Ph.D Duke University, 1990
408A Manter Hall
I am an evolutionary ecologist -- I study both the ecological factors that cause natural selection and the genetic basis of ecologically important traits. Using manipulative field experiments and quantitative genetic methods, I hope to understand constraints on response to natural selection. Together with my graduate students and collaborators at other universities I am involved in three ongoing projects.
1) Evolution of response to herbivory in wild sunflower, Helianthus annuus. In response to insect damage plant populations may evolve either resistance (characters that reduce the amount of damage) or tolerance (characters that reduce the impact of damage on plant fitness). However, tolerance, and constraints on the joint evolution of resistance and tolerance, are relatively poorly understood. Using quantitative genetic methods we are evaluating predictions of theoretical models, as well as describing mechanisms of tolerance of insect damage.
2) Evolutionary and ecological consequences of the escape of transgenes into wild populations. Because commercial sunflower is host to a number of economically important insect pests, several seed companies are developing transgenic varieties. Wild Helianthus annuus and commercial sunflower are the same species and are completely interfertile. Thus, if transgenic varieties are released commercially it is likely that the transgenes will escape (via pollen flow to wild plants) into wild populations.

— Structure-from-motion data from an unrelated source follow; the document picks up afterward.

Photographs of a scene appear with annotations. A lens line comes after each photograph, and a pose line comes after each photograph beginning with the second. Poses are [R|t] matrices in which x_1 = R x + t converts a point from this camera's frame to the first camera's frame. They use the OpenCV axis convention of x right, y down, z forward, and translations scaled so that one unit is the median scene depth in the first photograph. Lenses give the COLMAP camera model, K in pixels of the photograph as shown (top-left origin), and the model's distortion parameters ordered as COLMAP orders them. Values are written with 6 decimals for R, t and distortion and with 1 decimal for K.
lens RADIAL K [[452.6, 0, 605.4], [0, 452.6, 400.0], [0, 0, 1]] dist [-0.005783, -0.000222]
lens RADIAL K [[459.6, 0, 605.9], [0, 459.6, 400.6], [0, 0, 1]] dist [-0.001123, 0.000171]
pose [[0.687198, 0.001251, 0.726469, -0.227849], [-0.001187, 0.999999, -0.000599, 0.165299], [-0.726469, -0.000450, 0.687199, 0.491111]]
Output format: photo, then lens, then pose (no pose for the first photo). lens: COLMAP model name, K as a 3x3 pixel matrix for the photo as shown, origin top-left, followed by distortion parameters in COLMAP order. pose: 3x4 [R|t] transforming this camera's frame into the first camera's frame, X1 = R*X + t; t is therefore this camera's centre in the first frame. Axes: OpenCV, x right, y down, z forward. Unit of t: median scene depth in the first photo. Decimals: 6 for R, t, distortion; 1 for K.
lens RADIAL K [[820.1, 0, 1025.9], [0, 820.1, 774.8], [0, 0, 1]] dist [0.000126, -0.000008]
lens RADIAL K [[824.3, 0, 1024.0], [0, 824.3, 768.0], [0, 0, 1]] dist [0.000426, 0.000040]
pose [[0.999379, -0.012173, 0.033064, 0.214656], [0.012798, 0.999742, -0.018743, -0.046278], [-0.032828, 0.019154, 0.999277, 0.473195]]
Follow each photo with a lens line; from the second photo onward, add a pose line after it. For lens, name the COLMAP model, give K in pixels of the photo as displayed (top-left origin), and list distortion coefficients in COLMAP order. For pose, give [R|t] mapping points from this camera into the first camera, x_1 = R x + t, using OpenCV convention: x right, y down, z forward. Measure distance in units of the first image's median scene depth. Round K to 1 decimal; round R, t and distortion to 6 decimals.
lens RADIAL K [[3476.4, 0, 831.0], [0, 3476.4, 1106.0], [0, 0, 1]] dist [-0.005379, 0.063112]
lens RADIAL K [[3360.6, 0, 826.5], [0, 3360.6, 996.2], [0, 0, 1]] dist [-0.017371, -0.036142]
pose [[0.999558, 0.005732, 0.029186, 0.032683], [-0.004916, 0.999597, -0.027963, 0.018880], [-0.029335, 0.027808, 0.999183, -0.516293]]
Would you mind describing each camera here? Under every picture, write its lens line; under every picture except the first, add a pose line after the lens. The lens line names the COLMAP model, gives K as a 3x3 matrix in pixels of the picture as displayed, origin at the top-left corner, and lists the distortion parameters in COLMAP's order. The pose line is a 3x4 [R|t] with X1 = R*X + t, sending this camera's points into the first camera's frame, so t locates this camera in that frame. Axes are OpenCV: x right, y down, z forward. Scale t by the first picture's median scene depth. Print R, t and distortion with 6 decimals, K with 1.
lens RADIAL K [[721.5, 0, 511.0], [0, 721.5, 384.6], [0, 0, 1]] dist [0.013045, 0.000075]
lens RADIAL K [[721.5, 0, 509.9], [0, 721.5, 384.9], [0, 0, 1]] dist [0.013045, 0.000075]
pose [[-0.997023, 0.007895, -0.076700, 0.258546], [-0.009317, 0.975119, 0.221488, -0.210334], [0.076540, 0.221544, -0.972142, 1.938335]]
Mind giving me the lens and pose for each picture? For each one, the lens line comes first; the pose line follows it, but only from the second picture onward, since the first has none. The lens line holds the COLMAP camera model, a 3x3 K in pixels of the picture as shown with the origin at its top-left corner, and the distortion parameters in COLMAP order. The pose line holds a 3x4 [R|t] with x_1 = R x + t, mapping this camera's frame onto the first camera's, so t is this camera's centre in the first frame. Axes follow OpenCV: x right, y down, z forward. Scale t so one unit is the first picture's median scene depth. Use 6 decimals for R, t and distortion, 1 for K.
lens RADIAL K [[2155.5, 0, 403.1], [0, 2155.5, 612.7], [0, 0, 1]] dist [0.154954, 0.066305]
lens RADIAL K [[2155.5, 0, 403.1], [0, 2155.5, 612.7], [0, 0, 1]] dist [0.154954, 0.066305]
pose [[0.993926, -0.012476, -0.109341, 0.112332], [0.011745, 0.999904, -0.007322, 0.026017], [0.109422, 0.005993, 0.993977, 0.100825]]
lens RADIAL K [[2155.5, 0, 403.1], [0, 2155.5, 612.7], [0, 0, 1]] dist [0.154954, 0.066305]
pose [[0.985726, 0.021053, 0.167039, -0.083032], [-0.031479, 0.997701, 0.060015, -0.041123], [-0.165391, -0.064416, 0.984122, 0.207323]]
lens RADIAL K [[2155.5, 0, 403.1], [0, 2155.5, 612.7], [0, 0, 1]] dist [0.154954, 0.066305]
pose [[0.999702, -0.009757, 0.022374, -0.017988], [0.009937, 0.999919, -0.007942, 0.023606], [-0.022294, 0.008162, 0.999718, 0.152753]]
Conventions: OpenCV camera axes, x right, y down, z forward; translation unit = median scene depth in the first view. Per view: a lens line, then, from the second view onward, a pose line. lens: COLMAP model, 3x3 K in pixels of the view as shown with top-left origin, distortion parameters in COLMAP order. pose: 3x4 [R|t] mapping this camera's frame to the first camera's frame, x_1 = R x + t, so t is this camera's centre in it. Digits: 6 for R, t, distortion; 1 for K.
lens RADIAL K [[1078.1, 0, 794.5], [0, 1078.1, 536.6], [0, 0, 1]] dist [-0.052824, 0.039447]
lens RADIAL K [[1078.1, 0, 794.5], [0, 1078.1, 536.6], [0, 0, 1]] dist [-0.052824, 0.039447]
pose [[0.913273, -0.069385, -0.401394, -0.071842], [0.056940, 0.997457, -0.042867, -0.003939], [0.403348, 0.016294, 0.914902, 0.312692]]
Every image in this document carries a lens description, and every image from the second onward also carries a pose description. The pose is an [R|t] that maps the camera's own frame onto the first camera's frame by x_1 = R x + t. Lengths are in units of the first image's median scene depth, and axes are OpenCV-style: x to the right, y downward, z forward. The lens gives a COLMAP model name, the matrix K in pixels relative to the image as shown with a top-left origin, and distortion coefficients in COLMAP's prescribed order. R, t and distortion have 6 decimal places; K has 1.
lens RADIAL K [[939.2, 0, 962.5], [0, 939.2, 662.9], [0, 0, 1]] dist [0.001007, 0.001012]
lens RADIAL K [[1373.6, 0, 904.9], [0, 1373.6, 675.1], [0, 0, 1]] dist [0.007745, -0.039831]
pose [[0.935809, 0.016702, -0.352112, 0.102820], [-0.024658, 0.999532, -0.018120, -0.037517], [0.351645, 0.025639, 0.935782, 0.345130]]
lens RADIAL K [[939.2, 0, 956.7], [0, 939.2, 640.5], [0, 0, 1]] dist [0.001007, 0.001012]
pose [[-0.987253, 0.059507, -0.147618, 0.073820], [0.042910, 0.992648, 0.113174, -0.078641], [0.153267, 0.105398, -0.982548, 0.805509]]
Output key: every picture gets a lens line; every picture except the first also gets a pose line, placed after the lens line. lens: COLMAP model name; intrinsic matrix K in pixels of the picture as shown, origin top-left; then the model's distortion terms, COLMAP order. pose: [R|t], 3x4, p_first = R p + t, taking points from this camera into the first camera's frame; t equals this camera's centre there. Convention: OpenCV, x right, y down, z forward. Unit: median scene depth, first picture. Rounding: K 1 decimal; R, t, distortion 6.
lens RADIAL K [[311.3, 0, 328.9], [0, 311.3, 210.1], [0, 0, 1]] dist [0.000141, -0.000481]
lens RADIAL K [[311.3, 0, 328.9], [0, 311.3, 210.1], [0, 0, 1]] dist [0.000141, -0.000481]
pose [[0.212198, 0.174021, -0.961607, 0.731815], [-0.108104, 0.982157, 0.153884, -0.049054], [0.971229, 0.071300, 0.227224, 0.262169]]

We are examining the fitness effects of a Bt transgene in a wild background, as well as the potential effects of this transgene on sunflower population dynamics and insect community structure within sunflower heads.
3) Evolution of the sex ratio, mating system, and sexual dimorphism in Croton texensis, an annual in the Euphorbiaceae. Croton is dioecious (but rare hermaphrodites occur), it has a sex ratio that fluctuates among years from female to male biased, and it is sexually dimorphic for several morphological characters. For these reasons Croton is ideally suited for examining the evolution of plant mating systems.